Airlangga sempat meminta supaya tak ada aksi saling sikut di internal partai. Ia berharap supaya munas dapat mengedepankan azas demokratis.
Hal ini disampaikan Airlangga dalam forum rapat pimpinan nasional (rapimnas) yang dihadiri petinggi dan kader Golkar, termasuk Bambang Soesatyo.
"Kia bertekad bahwa masa lalu sudah lewat. Tidak lagi ada masanya kita pecah ataupun saling sikut," kata Airlangga di Ritz Carlton, Jakarta Selatan, Kamis (14/11/2019).
Sementara itu, Bambang Soesatyo mengaku belum membuat keputusan.
Ia tidak mengiyakan bakal mencalonkan diri sebagai ketua umum dalam munas, tetapi, tidak juga membantah.
"Saya sendiri pada saatnya akan memutuskan apakah saya akan maju atau tidak. Tapi sebelum saya nyatakan, bukan berarti saya tidak maju," kata Ketua MPR itu.
2. Ingin Aklamasi
Hingga saat ini, mekanisme pemilihan calon ketua umum belum ditetapkan oleh Golkar.
Meski begitu, Airlangga Hartarto melempar sinyal bahwa pemilihan ketua umum Golkar yang baru dapat dilakukan secara aklamasi.
Menurut Airlangga, mekanisme aklamasi pun bagian dari demokrasi.
"Aklamasi itu bagian dari demokrasi juga," kata Airlangga.
Airlangga mengatakan, pemilihan ketua umum melalui aklamasi tidak sekali terjadi di internal Golkar.

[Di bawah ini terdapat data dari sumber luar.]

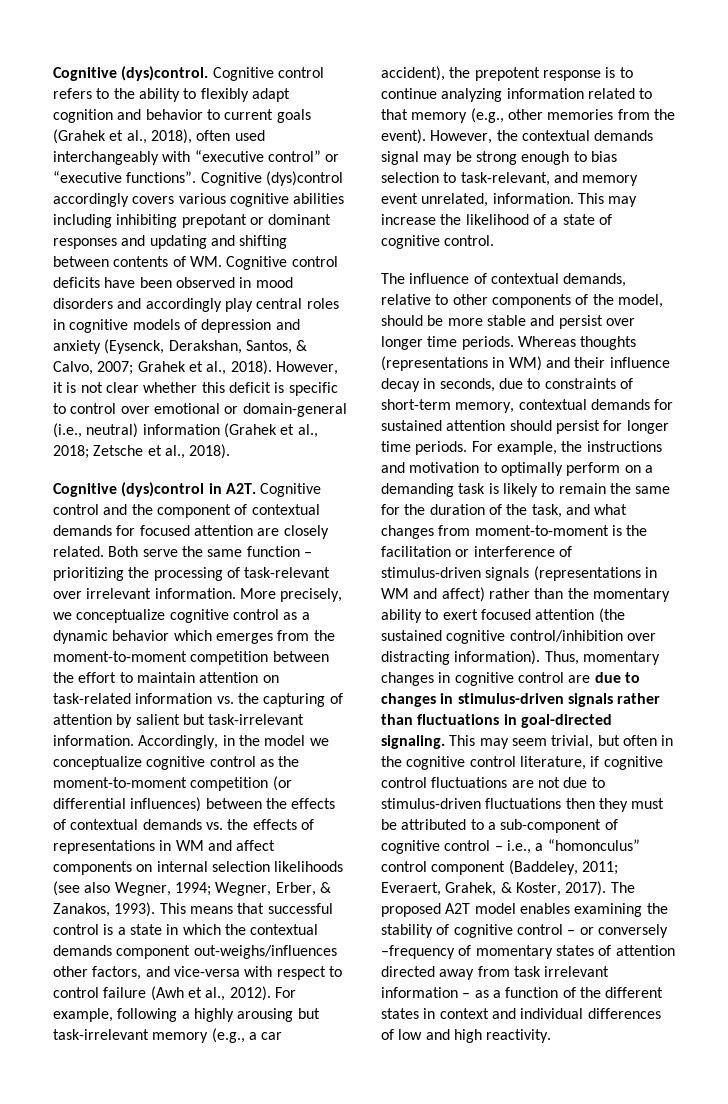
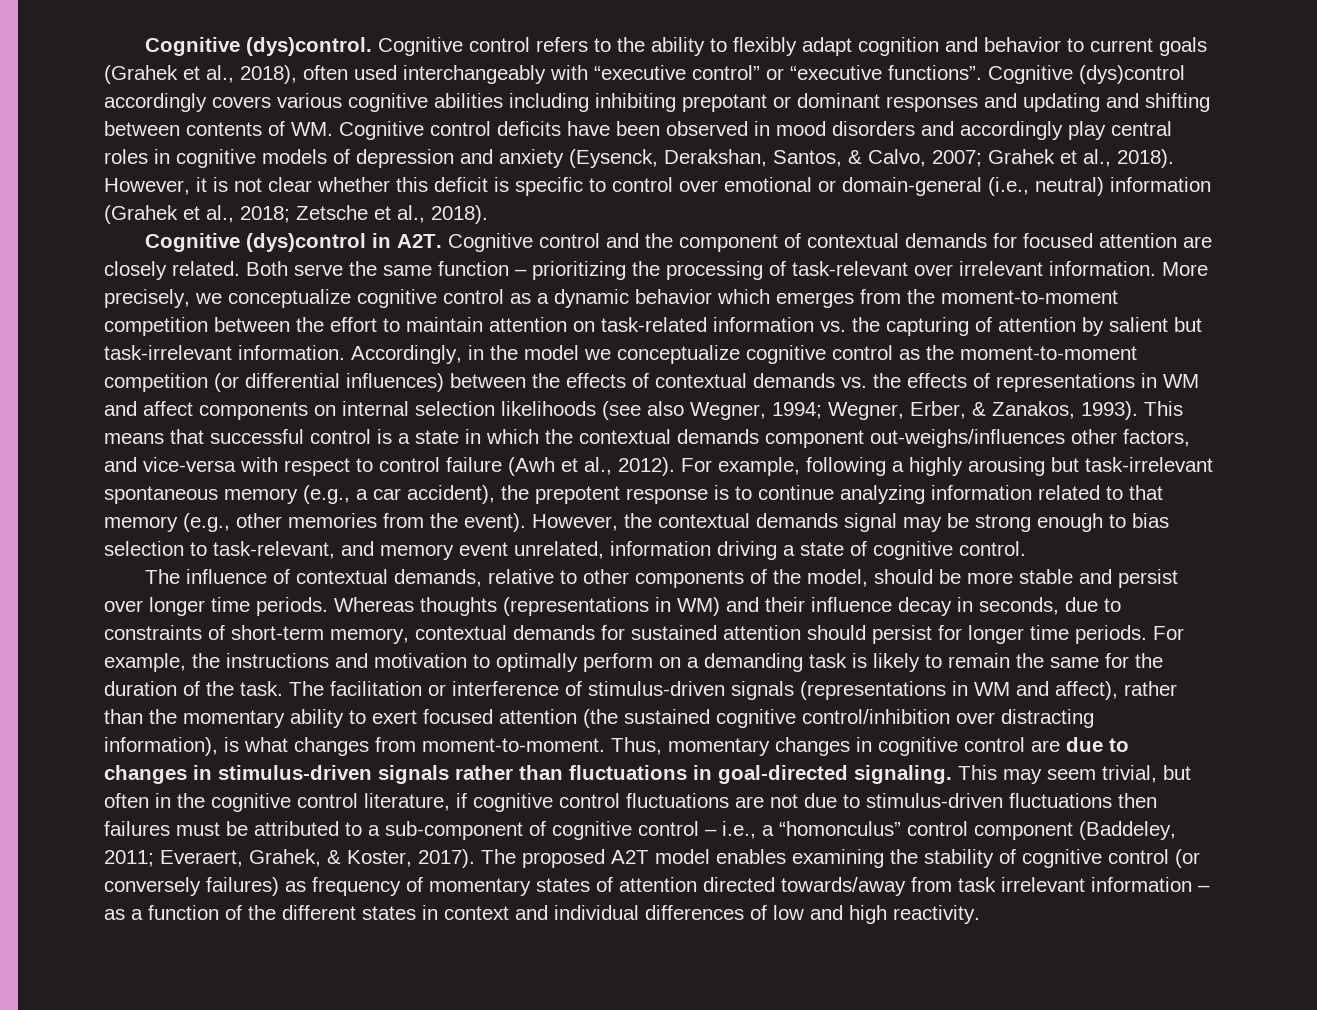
(149, 1034) none -> [104,486,218,504] spontaneous
[492,193,638,207] [381,214,546,225] information. This may increase the likelihood of -> [610,541,777,560] information driving
[531,504,628,518] [381,525,648,539] task, and what changes from moment-to-moment is the -> [240,681,324,696] task. The
[441,587,485,602] affect) -> [1055,681,1118,700] affect),
[454,650,541,665] information). -> [104,737,605,756] information), is what changes from moment-to-moment.
[598,798,628,812] they -> [104,821,170,836] failures
[567,924,668,938] [381,945,455,959] – or conversely –frequency -> [1175,849,1200,868] [104,877,401,896] (or conversely failures) as frequency
[439,969,475,980] away -> [781,877,906,896] towards/away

Sebelumnya, Aburizal Bakrie juga terpilih sebagai ketua umum melalui aklamasi. Airlangga pun pada 2017 terpilih sebagai ketua umum secara aklamasi menggantikan Setya Novanto yang terjerat kasus korupsi.
Meski demikian, Airlangga menyerahkan mekanisme pemilihan ketua umum kepada partai.
"Ya itu dipulangkan kepada seluruh pemegang suara," ujarnya.
3. Memecah Partai
Di sisi lain, Bambang Soesatyo menyebut, pemilihan ketua umum partai secara aklamasi berpotensi memecah belah partai.
Dalam tubuh Golkar, mekanisme aklamasi ini terbukti pernah membagi partai menjadi dua kubu.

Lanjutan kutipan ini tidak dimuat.